以前は、まっちゃんを敵視していた井沢さんだったけど、この頃にはだいぶマシになってきていた。楽しく話……は、まだ遠いけどね。
「あー。疲れた……」
私の左隣に腰を下ろすと同時に、溜息混じりに声を上げた。片膝を立てて、壁に凭れる井沢さん。
――って、すごいお酒のニオイ!!
「どれだけ飲んだの? お酒くさいんだけど」
「え? マジで?」
自分をクンクンと嗅いで、判るはずもなく。顔も赤くなるまで飲んで、珍しいなーと思いながら、私は、友達との会話に戻ろうとするけど――。
「お前、なんで来ないんだよ」
「なんでって、ココが良いから行かなかっただけだよ」
「ふーん。なんだよ、待ってたのに」
少しの沈黙……
しかも、木村ちゃんとまっちゃんまで、沈黙……
彼女たちの耳とさりげない視線が、私達に集中している。
「井沢さんて、あんな人だったっけ?」
珍しいものを見るような、興味深そうな視線。
でも、少し酔いが回っている彼は、そんなことに気付くはずもない。それどころか、さっきまで井沢さんがいた場所からも視線が飛んできている。
木内さんと志野先輩だけじゃなく、同じ課の人にも見られている。
「ねえ、アッチに戻らなくていいの?」
どうにも視線が痛くて、来てくれて嬉しいのに、裏腹なことを言ってしまう。
「いいんだよ。俺、ああいうの苦手だから」
まあ、確かに、輪の中心にいたのは佐藤さんで、井沢さんはその周りで笑っていただけだったけど。

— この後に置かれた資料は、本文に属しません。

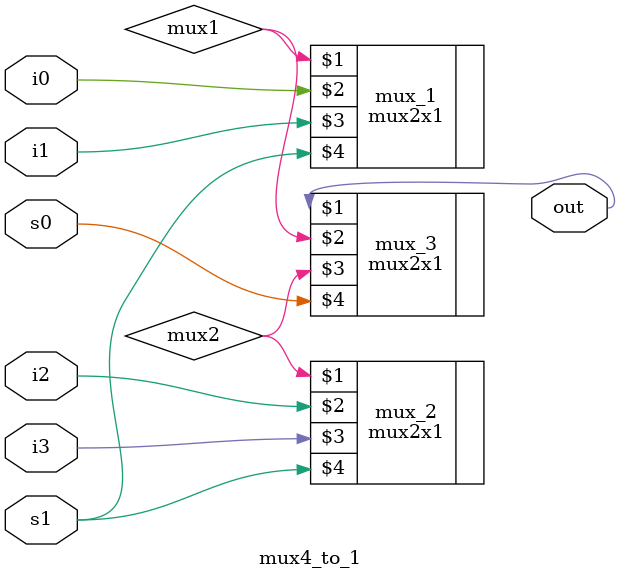
<source format=v>
module mux4_to_1(out,i0,i1,i2,i3,s1,s0);
input i0,i1,i2,i3,s1,s0;
output out;
wire mux1,mux2;
mux2x1 mux_1(mux1,i0,i1,s1);
mux2x1 mux_2(mux2,i2,i3,s1);
mux2x1 mux_3(out,mux1,mux2,s0);

endmodule

</source>
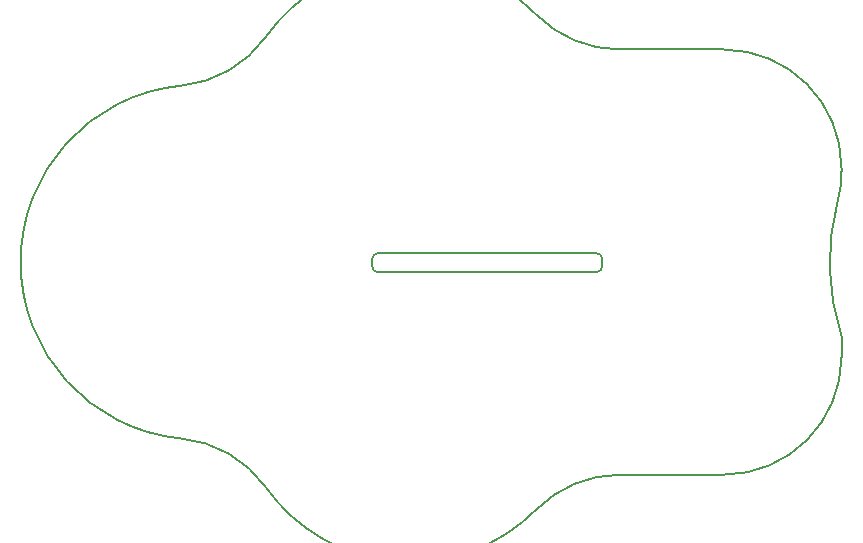
<source format=gbr>
%TF.GenerationSoftware,KiCad,Pcbnew,(6.0.6)*%
%TF.CreationDate,2022-07-28T22:42:36-07:00*%
%TF.ProjectId,right_thumb_routed,72696768-745f-4746-9875-6d625f726f75,v1.0.0*%
%TF.SameCoordinates,Original*%
%TF.FileFunction,Profile,NP*%
%FSLAX46Y46*%
G04 Gerber Fmt 4.6, Leading zero omitted, Abs format (unit mm)*
G04 Created by KiCad (PCBNEW (6.0.6)) date 2022-07-28 22:42:36*
%MOMM*%
%LPD*%
G01*
G04 APERTURE LIST*
%TA.AperFunction,Profile*%
%ADD10C,0.150000*%
%TD*%
G04 APERTURE END LIST*
D10*
X102000000Y-44100000D02*
G75*
G03*
X92000000Y-34100000I-10000000J0D01*
G01*
X76148421Y-31143078D02*
G75*
G03*
X53278710Y-33010565I-10648421J-10564622D01*
G01*
X46078710Y-37167487D02*
G75*
G03*
X46078710Y-67032513I1421290J-14932513D01*
G01*
X92000000Y-70100000D02*
G75*
G03*
X102000000Y-60100000I0J10000000D01*
G01*
X46078710Y-37167484D02*
G75*
G03*
X53278710Y-33010565I-947510J9954984D01*
G01*
X83247368Y-70099977D02*
G75*
G03*
X76148421Y-73056922I32J-10000023D01*
G01*
X102000000Y-44418854D02*
X102000000Y-44100000D01*
X92000000Y-34100000D02*
X83247368Y-34100000D01*
X76148437Y-31143062D02*
G75*
G03*
X83247368Y-34100000I7098963J7043062D01*
G01*
X53278709Y-71189436D02*
G75*
G03*
X76148421Y-73056922I12221291J8697136D01*
G01*
X83247368Y-70100000D02*
X92000000Y-70100000D01*
X102000000Y-60100000D02*
X102000000Y-58344998D01*
X101666667Y-46979236D02*
G75*
G03*
X102000000Y-58344998I19333333J-5120764D01*
G01*
X101666678Y-46979239D02*
G75*
G03*
X102000000Y-44418854I-9666678J2560339D01*
G01*
X53278713Y-71189433D02*
G75*
G03*
X46078710Y-67032513I-8147513J-5798067D01*
G01*
%TO.C,J6*%
X81250000Y-51350000D02*
X62750000Y-51350000D01*
X62750000Y-52950000D02*
X81250000Y-52950000D01*
X81750000Y-52450000D02*
X81750000Y-51850000D01*
X62250000Y-51850000D02*
X62250000Y-52450000D01*
X62250000Y-52450000D02*
G75*
G03*
X62750000Y-52950000I500001J1D01*
G01*
X81250000Y-52950000D02*
G75*
G03*
X81750000Y-52450000I-1J500001D01*
G01*
X62750000Y-51350000D02*
G75*
G03*
X62250000Y-51850000I0J-500000D01*
G01*
X81750000Y-51850000D02*
G75*
G03*
X81250000Y-51350000I-500000J0D01*
G01*
%TD*%
M02*

</source>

そう返されては、それ以上何も言えない。お付き合いも大事だからね。
「お水、もらってこようか?」
ネクタイを緩めた彼を見て、そう言ってみる。
当然、「うん」という答えが返ってくるものと思い、立ち上がろうとした。
「わ――……!」
腰を浮かしかけて、その場でスッテン! 尻もちをついてしまった。意味不明な動きに、右の二人が顔を向ける。
「なにやってんの?」
「ん、うん。ちょっと滑って――あはは」
不思議そうな顔に、私は笑うしかない。
まさか、畳についた手を、“彼に取られた” なんて言えなかった。